1986: Wole Soyinka (1934 – )
Der Nigerianer Wole Soyinka gilt als einer der größten Freiheitskämpfer des afrikanischen Kontinents und schaffte es sich dank seiner besonderen Darstellung von Dramaturgie als erster Afrikaner überhaupt in die Liste der Literaturnobelpreisträger einzureihen.
In einem kleinen Dorf namens Isara im westlichen Teil Nigerias wurde Akinwande Oluwole Soyinka am 13.Juli 1934 als Sohn von armen Yoruba-Eltern geboren. Nach Besuch der Schule in Abeokuta, an der sein Vater als Rektor arbeitete, besuchte Soyinka das College in Ibadan, bevor er sich 1952 hier an der Universität für Englisch, Griechisch und Geschichte einschrieben ließ. Weiterführend studierte der spätere Weltautor dann von 1954 – 1957 Literatur- und Theaterwissenschaften in Leeds, Großbritannien. Die Erkenntnisse, die er dort gewann, konnte Soyinka dann in seiner ersten gefestigten Arbeitsanstellung, einer Theatergruppe in Nigeria, benutzen, um nicht nur Geld zu verdienen, sondern auch seiner Leidenschaft beruflich nachzukommen. Ab 1962 lehrte er an verschiedenen Universitäten wie der in Lagos. Nach öffentlicher Kritik am Biafrakrieg in Nigeria wurde Soyinka festgenommen, inhaftiert und saß ohne irgendeinen Prozess für 22 Monate hinter Gittern. Erst nachdem das internationale Augenmerk auf den Fall aufmerksam wurde, ließ man Soyinka frei. Selbst im Exil, fernab von den Diktaturen des Kontinents, an denen er weiterhin öffentlich Kritik übte, verfasste Soyinka später zahlreiche Werke über den Umgang mit Friedenskämpfer wie ihm. Fünf Jahre nach seiner Freilassung verließ er erstmals Nigeria, kehrte aber nach nur drei Jahren für die Anstellung des Generalsekretärs der Union of Writers of African Peoples wieder zurück.
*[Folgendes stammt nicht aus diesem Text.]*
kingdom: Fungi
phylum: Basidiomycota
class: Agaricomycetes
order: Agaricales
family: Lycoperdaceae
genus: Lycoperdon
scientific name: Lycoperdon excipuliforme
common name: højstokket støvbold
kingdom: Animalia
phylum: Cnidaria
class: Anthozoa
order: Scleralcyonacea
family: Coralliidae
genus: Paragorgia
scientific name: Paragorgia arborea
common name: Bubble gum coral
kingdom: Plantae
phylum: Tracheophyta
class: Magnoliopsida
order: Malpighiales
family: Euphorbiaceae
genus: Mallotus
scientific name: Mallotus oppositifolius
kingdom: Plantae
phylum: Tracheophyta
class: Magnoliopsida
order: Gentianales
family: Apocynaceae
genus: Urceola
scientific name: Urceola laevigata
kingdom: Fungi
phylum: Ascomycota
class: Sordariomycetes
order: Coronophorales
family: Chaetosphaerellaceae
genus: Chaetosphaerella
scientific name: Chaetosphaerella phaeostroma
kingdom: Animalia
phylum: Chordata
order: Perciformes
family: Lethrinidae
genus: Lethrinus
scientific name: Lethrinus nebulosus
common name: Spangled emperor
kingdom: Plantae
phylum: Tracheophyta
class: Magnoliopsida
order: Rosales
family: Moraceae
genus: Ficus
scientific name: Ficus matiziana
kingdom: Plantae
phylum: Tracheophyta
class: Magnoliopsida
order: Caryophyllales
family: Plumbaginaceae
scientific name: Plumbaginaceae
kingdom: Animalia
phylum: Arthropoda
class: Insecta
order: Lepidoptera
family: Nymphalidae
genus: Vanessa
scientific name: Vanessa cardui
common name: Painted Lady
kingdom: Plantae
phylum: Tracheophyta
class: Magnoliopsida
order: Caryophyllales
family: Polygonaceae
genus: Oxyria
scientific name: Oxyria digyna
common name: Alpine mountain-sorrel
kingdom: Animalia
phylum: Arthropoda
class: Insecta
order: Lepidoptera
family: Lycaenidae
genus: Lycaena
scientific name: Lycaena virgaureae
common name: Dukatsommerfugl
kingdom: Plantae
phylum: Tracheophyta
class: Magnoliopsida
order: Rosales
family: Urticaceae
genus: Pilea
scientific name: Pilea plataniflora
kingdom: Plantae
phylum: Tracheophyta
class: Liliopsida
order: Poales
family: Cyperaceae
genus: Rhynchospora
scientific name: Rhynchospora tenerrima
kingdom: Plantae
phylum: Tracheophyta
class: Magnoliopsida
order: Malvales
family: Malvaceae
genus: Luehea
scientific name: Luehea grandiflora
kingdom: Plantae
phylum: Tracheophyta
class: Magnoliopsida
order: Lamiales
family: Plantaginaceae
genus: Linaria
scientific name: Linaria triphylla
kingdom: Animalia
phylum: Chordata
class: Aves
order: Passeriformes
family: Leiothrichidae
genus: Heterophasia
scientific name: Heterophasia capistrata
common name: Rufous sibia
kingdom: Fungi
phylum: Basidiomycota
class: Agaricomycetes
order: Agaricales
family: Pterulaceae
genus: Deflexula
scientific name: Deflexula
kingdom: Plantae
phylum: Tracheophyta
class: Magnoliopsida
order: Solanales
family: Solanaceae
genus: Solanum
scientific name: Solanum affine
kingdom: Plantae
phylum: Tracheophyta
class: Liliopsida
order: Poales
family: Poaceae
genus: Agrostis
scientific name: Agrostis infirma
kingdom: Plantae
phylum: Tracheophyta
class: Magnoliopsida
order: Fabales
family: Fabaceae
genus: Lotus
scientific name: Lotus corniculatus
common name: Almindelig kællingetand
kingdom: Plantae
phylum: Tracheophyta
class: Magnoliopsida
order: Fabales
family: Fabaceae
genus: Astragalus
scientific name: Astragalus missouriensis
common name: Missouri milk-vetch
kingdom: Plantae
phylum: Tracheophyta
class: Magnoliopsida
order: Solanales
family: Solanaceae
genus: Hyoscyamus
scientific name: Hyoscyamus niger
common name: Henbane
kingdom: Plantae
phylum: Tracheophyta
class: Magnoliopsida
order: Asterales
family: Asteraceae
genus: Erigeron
Einige Jahre lang lehrte er an weiteren Universitäten innerhalb Nigerias, wie auch als Gastprofessor an den Universitäten Harvard, Yale und Cambridge. Mitte der 80er-Jahre floh Soyinka erneut aus seiner Heimat und nahm die Präsidentschaft des Internationalen Theaterinstitutes in Paris an. Aus dieser Zeit stammt auch der Literaturnobelpreis, den er 1986 als erster Autor der afrikanischen Sprache verliehen bekam. Nach seiner erneuten Rückkehr 1988 wurde er auch in der Heimat mit vielen Preisen und Ehrentiteln überhäuft. Unter dem brutalen Regime Abachas floh er Mitte der 90er ein drittes Mal aus Nigeria und auch nach dessen Tod Ende des Jahrtausends kehrte Soyinka nicht mehr aus dem Exil zurück. Nach vielen Veröffentlichungen von Theaterstücken, Gedichten und Tragödien, mit denen Wole Soyinka bereits früher auf sich aufmerksam machte, gelangt er seit den 80ern vor allem dank autobiografischen Werken wie „Aké, Jahre der Kindheit“ und Gedichtbänden wie „Samarkand und andere Märkte“ in das Auge der Öffentlichkeit.